Information supplied:

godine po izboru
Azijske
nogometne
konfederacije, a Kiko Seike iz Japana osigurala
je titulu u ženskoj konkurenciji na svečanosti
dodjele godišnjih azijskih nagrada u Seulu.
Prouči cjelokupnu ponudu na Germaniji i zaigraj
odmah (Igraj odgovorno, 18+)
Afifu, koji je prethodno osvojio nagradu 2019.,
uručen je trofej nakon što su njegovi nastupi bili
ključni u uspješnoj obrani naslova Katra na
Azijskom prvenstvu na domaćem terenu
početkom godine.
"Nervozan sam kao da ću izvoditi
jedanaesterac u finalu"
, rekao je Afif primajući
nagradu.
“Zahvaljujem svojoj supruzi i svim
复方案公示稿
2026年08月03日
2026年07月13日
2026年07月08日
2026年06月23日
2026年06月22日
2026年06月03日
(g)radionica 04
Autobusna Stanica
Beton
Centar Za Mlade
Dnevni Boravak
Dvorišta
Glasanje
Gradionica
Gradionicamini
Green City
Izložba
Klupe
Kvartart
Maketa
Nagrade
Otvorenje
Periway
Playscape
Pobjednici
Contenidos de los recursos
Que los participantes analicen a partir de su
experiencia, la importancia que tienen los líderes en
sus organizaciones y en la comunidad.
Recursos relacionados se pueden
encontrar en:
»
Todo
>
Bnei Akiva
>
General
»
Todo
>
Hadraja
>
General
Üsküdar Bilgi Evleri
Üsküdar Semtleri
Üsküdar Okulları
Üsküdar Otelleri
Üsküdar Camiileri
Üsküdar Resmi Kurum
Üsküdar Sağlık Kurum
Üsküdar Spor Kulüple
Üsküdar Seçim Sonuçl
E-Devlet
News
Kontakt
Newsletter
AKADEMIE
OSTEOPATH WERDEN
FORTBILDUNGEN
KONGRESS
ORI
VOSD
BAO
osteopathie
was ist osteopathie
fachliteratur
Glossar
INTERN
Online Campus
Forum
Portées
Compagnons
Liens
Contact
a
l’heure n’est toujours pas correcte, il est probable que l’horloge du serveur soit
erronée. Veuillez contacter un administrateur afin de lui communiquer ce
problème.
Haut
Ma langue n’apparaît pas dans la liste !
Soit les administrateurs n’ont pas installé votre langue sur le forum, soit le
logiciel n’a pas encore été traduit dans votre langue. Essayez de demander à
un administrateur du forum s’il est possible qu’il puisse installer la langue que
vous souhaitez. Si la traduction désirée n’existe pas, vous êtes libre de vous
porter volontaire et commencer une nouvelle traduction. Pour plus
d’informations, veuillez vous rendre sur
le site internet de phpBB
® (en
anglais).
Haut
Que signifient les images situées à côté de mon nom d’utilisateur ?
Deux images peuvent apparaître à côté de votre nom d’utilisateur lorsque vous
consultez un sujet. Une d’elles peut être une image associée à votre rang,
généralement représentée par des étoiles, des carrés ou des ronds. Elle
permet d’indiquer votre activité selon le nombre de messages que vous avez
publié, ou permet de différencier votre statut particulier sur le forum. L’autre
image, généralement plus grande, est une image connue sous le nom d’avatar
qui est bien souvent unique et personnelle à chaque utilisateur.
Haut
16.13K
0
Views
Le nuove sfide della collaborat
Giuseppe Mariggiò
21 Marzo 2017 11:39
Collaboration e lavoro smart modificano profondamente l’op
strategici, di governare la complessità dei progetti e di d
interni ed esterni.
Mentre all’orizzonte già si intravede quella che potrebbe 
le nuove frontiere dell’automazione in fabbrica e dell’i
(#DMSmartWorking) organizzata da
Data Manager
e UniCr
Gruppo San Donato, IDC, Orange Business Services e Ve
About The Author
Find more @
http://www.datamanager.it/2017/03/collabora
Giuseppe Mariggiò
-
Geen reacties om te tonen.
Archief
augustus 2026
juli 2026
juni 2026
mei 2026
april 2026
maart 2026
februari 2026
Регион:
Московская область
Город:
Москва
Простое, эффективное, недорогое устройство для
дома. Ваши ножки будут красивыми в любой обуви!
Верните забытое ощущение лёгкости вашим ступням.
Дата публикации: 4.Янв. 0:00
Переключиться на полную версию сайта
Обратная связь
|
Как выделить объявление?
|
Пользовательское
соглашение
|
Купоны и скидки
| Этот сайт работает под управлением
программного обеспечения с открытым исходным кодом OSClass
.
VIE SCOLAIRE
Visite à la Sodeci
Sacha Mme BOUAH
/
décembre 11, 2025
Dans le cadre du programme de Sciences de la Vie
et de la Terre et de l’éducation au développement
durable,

...

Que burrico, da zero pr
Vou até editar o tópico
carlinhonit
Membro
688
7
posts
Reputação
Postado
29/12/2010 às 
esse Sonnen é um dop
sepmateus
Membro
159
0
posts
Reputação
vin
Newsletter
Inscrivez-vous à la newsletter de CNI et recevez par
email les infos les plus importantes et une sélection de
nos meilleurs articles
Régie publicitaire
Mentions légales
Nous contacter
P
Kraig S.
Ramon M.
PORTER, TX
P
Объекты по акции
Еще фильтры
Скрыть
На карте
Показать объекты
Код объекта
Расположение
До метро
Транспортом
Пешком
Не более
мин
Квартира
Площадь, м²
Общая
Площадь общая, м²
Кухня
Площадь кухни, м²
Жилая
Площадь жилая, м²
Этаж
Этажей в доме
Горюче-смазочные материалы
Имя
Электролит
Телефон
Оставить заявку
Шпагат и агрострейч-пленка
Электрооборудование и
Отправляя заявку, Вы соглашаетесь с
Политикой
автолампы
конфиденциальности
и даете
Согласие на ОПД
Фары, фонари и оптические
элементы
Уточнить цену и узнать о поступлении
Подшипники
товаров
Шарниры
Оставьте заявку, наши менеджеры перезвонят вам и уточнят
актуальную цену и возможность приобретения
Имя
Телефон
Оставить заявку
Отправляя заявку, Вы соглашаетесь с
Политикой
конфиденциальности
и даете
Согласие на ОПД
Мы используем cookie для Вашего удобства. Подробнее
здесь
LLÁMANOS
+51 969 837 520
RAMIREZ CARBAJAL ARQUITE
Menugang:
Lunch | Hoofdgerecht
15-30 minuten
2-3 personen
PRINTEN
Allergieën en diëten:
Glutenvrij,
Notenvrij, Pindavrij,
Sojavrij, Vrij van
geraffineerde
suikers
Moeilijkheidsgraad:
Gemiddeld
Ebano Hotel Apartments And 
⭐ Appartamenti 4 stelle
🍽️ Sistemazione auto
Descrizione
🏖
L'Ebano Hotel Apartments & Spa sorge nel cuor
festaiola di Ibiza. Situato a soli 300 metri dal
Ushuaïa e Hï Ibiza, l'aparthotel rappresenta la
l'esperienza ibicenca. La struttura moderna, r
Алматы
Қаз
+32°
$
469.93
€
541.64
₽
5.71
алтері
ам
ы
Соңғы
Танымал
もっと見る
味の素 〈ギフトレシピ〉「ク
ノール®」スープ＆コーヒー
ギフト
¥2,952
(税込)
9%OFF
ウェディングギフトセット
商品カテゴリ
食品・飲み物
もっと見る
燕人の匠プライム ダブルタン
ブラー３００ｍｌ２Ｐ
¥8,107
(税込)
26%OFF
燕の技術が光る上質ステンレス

==

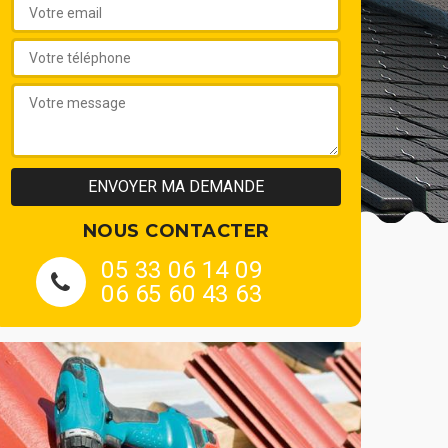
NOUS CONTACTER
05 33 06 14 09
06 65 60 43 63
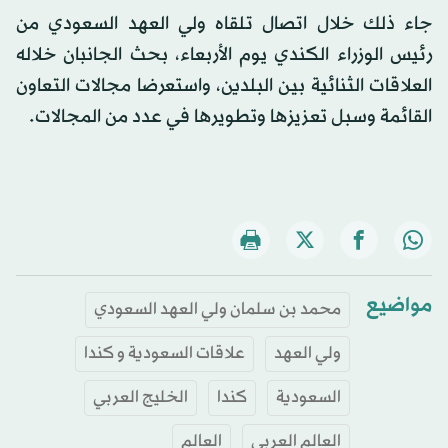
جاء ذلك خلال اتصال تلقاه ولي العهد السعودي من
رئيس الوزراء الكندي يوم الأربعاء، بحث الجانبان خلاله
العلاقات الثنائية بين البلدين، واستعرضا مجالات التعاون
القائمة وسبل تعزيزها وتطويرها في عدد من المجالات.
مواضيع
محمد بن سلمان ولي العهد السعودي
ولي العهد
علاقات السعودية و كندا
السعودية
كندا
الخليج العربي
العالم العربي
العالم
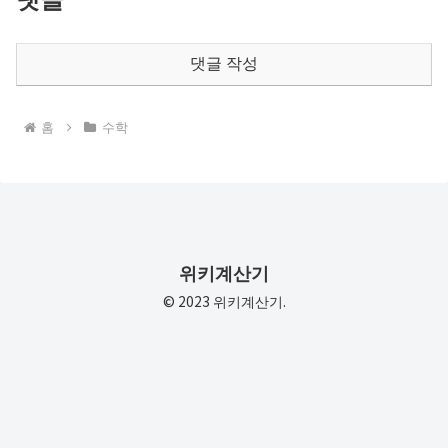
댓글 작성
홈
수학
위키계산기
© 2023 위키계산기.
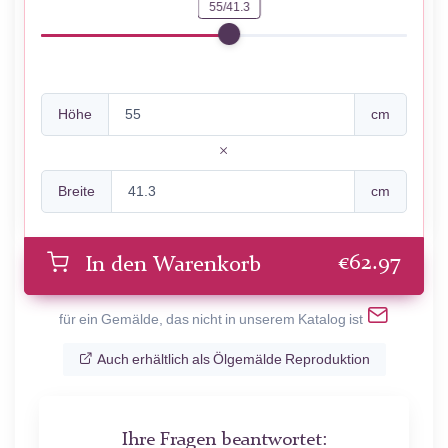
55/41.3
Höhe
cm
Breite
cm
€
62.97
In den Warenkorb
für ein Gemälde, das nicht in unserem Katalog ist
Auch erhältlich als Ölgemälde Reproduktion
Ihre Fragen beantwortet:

Task objective: Please render the material from the line containing "Que burrico, da zero pr" through the line containing "Оставьте заявку, наши", both included, as a numbered list, omitting any blank lines.

Task output:
1. Que burrico, da zero pr
2. Vou até editar o tópico
3. carlinhonit
4. Membro
5. 688
6. 7
7. posts
8. Reputação
9. Postado
10. 29/12/2010 às 
11. esse Sonnen é um dop
12. sepmateus
13. Membro
14. 159
15. 0
16. posts
17. Reputação
18. vin
19. Newsletter
20. Inscrivez-vous à la newsletter de CNI et recevez par
21. email les infos les plus importantes et une sélection de
22. nos meilleurs articles
23. Régie publicitaire
24. Mentions légales
25. Nous contacter
26. P
27. Kraig S.
28. Ramon M.
29. PORTER, TX
30. P
31. Объекты по акции
32. Еще фильтры
33. Скрыть
34. На карте
35. Показать объекты
36. Код объекта
37. Расположение
38. До метро
39. Транспортом
40. Пешком
41. Не более
42. мин
43. Квартира
44. Площадь, м²
45. Общая
46. Площадь общая, м²
47. Кухня
48. Площадь кухни, м²
49. Жилая
50. Площадь жилая, м²
51. Этаж
52. Этажей в доме
53. Горюче-смазочные материалы
54. Имя
55. Электролит
56. Телефон
57. Оставить заявку
58. Шпагат и агрострейч-пленка
59. Электрооборудование и
60. Отправляя заявку, Вы соглашаетесь с
61. Политикой
62. автолампы
63. конфиденциальности
64. и даете
65. Согласие на ОПД
66. Фары, фонари и оптические
67. элементы
68. Уточнить цену и узнать о поступлении
69. Подшипники
70. товаров
71. Шарниры
72. Оставьте заявку, наши менеджеры перезвонят вам и уточнят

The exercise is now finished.